- Job: Copy out every line of the records that contains the string "depth", treating uppercase and lowercase letters as distinct.

%%

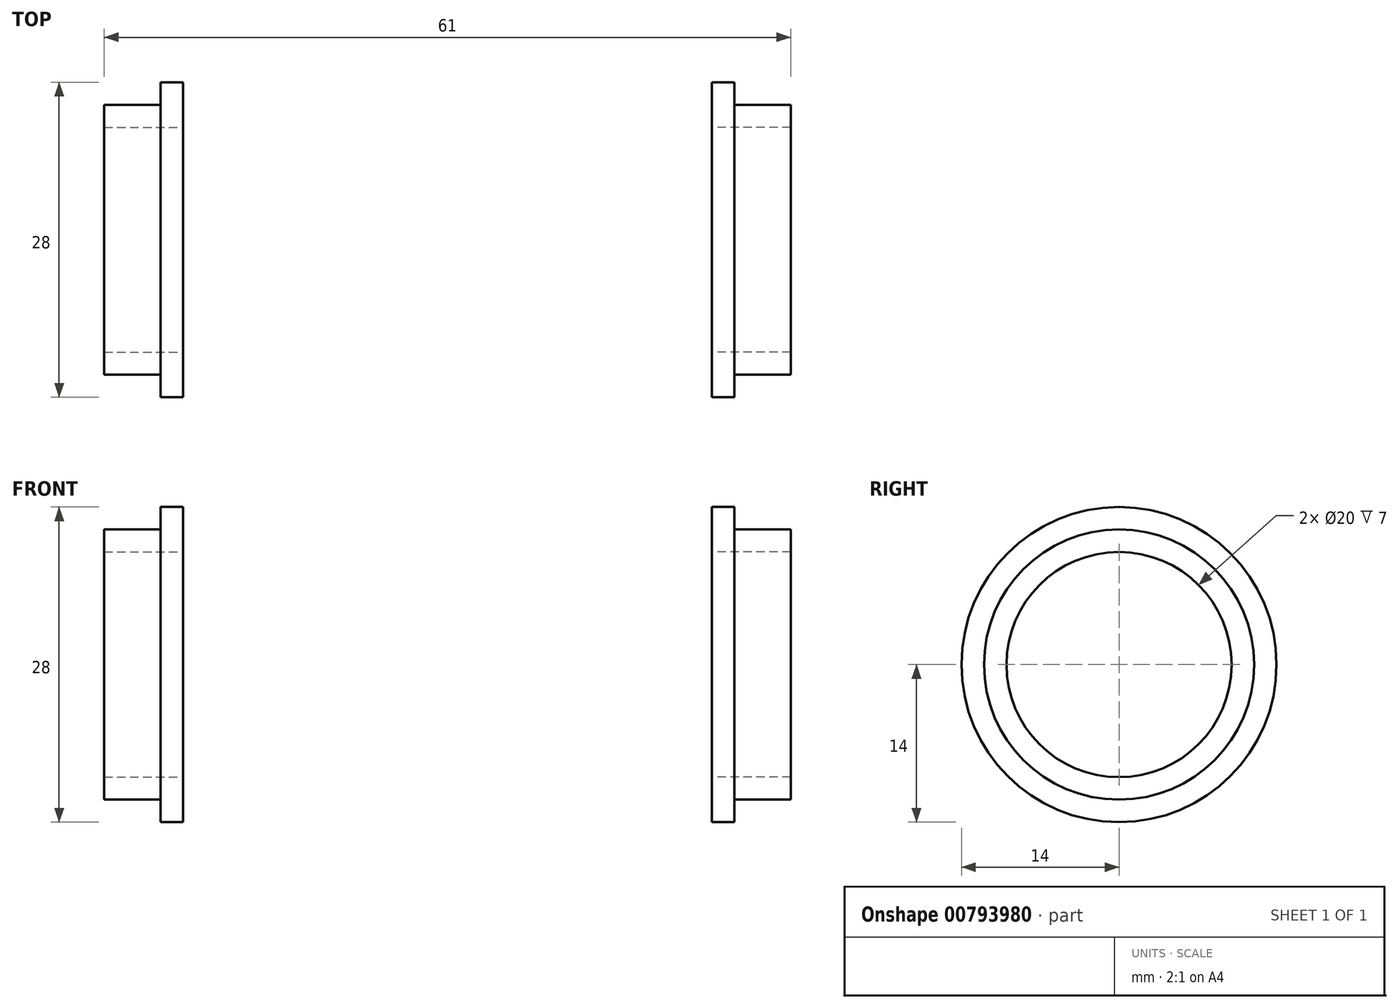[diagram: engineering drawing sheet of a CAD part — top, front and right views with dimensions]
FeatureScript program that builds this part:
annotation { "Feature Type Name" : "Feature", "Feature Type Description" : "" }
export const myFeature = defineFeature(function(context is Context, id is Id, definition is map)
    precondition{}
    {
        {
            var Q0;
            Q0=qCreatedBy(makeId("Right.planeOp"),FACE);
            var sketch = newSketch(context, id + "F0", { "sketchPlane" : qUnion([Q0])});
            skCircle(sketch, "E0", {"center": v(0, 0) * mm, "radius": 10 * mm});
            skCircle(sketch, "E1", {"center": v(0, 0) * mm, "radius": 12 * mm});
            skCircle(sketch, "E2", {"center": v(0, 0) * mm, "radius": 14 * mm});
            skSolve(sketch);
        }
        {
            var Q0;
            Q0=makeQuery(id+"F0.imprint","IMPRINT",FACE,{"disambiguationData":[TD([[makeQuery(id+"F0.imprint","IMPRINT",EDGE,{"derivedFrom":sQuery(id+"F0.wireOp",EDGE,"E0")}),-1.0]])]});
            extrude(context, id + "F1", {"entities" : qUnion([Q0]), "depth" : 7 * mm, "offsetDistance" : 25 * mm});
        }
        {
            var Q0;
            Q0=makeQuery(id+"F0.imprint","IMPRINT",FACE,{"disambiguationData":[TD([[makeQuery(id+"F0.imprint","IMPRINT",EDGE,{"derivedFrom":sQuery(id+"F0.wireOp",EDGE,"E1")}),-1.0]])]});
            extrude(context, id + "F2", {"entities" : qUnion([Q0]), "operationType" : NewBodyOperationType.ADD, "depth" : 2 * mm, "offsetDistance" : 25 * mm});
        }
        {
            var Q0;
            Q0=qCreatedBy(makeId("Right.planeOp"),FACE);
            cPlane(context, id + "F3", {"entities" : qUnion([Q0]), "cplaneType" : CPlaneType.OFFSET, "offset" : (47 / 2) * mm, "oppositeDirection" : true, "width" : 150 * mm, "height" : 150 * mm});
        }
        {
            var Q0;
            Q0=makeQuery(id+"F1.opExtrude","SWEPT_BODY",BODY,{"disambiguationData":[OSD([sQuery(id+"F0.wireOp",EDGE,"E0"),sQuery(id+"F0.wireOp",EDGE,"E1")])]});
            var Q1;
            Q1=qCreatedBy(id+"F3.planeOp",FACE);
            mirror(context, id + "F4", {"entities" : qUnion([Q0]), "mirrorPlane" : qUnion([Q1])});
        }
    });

%%

- The output:
            extrude(context, id + "F1", {"entities" : qUnion([Q0]), "depth" : 7 * mm, "offsetDistance" : 25 * mm});
            extrude(context, id + "F2", {"entities" : qUnion([Q0]), "operationType" : NewBodyOperationType.ADD, "depth" : 2 * mm, "offsetDistance" : 25 * mm});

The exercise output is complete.